** TASK PROMPT **
In the abstract on the Great Divergence debate, give the passage again from "Sagnik Bhattacharya1" up to and including "the former’s success.", swapping "Eurocentric" for "Europe-centered".

** DOCUMENT PASSAGE **

Sagnik Bhattacharya1
University
of Groningen, the Netherlands
Abstract
Why
Europe grew rich and ‘Asia’ became poor is the substance for the fiercely
contested ‘Great Divergence’ debate where the prevailing Eurocentric view
posits that European exceptionalism was responsible for the former’s success.
The essence of the picture painted in the arguments against ‘oriental states’
is a despotic and extractive one that hinders commercial activities. This paper
tries to address this debate through looking at the nature and role of Mughal
the administrative machinery and challenge image of despotic hegemony. In order
to address the issue of commensurability of sources, the present author has
only used European accounts and correspondences produced by the English East
India Company and the Dutch VOC. The paper argues that the Eurocentric
perspective essentially paints an ahistorical picture of the Mughal state by
investigating European responses to the deaths of important Mughal emperors
(Jahangir, Shah Jahan and Aurangzeb) and the economic consequences following
it. Additionally, this paper also provides evidence of a strong role of bankers
in the internal commercial system further undermining the image of the
extractive state and supporting the ‘Great Firm theory’ of Karen Leonard. In
conclusion, it is argued that the European-exceptionalism theory is
fundamentally based on an orientalist imagination of South Asia and essentially
suffers from the pitfalls of the ‘historiography of decline’ that plague the
history of other ‘Asian’ empires such as the Qing and the Ottomans. Eighteenth
century South Asia shows considerable similarities with early modern Europe and
its commercial viability and agility does not appear to be dependent on the
central government or the abilities of the emperor.

** GIVEN ENTRIES **

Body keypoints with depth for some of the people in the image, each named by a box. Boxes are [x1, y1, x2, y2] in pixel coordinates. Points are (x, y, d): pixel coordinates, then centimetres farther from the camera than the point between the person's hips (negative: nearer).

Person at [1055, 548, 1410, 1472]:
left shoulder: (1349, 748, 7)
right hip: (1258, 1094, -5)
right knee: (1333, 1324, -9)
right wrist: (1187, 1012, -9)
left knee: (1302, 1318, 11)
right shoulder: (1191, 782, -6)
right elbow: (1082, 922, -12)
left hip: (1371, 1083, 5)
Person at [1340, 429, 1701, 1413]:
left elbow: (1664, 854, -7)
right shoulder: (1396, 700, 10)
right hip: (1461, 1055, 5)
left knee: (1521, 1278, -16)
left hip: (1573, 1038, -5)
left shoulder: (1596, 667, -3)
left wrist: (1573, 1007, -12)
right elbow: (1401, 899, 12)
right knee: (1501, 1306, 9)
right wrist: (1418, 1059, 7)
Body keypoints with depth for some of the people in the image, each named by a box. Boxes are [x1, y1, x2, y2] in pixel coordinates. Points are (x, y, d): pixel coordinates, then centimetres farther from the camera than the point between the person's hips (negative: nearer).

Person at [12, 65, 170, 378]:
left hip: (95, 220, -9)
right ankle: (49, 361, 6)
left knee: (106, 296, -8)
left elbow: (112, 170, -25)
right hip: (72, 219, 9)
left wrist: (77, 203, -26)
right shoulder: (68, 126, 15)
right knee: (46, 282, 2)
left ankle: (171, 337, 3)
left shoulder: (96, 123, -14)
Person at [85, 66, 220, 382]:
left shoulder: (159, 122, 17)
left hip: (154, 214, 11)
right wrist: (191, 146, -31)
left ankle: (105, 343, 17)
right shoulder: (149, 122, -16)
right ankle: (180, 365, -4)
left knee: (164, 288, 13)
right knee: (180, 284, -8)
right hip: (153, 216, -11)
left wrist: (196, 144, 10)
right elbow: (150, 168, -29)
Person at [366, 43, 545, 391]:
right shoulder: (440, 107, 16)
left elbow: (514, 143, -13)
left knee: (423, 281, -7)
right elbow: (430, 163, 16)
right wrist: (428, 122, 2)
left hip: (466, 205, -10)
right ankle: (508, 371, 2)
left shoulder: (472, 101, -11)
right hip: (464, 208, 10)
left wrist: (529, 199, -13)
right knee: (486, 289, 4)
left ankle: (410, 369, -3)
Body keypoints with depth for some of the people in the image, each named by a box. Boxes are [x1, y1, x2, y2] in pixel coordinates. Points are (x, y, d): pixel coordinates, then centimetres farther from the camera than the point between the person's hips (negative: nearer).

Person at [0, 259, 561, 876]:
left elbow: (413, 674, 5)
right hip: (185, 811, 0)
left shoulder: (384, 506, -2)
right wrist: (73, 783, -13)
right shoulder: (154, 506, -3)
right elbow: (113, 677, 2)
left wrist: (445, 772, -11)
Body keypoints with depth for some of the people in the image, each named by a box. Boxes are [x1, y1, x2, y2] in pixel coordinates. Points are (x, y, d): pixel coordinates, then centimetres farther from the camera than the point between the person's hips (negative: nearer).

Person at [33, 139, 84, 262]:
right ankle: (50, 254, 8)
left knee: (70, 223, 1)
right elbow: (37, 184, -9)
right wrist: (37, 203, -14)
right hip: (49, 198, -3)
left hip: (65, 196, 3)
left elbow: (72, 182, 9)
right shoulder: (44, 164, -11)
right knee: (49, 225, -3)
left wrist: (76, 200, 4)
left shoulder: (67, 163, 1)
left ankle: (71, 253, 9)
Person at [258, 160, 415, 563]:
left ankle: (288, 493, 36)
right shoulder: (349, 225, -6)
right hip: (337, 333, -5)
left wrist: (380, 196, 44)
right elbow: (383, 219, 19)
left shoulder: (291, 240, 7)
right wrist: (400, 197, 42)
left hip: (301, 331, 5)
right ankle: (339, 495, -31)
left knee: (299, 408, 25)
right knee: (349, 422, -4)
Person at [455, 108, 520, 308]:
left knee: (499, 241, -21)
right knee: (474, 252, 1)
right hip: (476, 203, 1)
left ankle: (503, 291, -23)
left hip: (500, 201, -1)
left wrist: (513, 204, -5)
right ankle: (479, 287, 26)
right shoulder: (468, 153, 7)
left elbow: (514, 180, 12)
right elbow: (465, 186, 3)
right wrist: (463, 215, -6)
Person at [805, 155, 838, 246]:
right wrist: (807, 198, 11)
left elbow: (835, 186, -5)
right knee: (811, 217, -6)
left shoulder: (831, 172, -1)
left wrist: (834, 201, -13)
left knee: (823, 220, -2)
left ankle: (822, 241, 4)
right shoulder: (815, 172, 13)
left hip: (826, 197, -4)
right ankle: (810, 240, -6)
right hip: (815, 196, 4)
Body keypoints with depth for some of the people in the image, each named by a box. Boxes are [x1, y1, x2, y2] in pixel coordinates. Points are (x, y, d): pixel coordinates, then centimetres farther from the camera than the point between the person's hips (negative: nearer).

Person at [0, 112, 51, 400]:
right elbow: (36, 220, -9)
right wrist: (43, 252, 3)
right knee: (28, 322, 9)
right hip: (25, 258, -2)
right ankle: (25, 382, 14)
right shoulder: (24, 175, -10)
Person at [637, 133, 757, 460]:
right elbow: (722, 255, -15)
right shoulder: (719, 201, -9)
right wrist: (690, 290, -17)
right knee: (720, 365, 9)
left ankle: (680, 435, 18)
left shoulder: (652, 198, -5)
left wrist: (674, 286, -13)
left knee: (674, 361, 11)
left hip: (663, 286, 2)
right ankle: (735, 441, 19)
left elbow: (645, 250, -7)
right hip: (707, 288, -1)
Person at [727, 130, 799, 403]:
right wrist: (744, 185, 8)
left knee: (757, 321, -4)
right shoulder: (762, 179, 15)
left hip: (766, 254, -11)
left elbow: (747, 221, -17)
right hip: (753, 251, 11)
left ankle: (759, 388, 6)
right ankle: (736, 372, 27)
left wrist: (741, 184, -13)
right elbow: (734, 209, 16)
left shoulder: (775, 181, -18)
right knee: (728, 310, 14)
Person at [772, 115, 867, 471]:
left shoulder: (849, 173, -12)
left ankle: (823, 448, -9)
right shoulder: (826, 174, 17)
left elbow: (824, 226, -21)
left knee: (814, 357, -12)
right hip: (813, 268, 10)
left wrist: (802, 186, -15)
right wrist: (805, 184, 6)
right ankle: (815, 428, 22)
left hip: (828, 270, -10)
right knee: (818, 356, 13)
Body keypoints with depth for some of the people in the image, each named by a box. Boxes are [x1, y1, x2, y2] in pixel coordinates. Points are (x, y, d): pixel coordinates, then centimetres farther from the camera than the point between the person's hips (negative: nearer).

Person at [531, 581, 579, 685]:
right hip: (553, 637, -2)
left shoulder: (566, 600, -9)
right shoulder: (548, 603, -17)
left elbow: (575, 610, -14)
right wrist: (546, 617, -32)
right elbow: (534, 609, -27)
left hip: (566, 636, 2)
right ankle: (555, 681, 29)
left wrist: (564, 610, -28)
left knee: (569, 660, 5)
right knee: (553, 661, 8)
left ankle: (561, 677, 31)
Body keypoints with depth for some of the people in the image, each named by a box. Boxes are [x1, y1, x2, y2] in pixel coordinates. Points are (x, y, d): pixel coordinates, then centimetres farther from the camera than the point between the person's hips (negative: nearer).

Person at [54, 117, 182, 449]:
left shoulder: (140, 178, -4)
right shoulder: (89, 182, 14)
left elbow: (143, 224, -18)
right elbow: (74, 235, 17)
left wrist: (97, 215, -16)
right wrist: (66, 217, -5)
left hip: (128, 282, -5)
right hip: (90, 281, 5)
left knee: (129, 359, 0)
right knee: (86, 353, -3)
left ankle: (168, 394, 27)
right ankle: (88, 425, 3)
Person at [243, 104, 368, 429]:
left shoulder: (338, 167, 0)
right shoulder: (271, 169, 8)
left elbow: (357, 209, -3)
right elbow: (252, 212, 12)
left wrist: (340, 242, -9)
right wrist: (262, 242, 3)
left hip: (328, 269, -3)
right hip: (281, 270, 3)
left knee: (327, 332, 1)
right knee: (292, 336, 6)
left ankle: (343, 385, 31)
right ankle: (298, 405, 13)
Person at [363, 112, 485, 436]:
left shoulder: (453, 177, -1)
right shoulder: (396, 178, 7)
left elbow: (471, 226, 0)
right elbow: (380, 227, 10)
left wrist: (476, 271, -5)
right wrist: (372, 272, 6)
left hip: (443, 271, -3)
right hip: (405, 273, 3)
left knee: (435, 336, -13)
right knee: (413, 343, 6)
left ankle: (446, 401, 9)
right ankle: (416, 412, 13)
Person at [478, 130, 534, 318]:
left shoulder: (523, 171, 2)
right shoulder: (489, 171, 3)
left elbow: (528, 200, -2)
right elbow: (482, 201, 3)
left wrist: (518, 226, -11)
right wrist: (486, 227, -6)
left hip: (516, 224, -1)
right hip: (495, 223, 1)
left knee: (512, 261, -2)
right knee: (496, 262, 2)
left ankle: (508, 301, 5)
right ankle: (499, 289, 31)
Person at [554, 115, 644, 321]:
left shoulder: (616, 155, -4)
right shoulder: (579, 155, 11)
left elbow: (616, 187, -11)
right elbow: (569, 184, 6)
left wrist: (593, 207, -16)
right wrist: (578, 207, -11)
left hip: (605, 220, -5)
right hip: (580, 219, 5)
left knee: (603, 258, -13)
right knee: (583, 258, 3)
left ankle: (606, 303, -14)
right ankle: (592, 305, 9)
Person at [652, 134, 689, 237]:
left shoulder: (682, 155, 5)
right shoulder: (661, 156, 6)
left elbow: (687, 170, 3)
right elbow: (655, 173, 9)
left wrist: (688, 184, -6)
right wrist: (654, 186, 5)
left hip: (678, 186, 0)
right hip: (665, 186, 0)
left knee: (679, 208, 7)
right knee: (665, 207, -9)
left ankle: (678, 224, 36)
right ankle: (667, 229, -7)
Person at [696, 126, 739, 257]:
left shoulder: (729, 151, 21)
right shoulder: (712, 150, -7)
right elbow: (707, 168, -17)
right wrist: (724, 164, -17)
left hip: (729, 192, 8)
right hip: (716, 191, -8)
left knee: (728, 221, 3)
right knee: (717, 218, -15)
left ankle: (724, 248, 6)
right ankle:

** WRITTEN RESPONSE **
Sagnik Bhattacharya1
University
of Groningen, the Netherlands
Abstract
Why
Europe grew rich and ‘Asia’ became poor is the substance for the fiercely
contested ‘Great Divergence’ debate where the prevailing Europe-centered view
posits that European exceptionalism was responsible for the former’s success.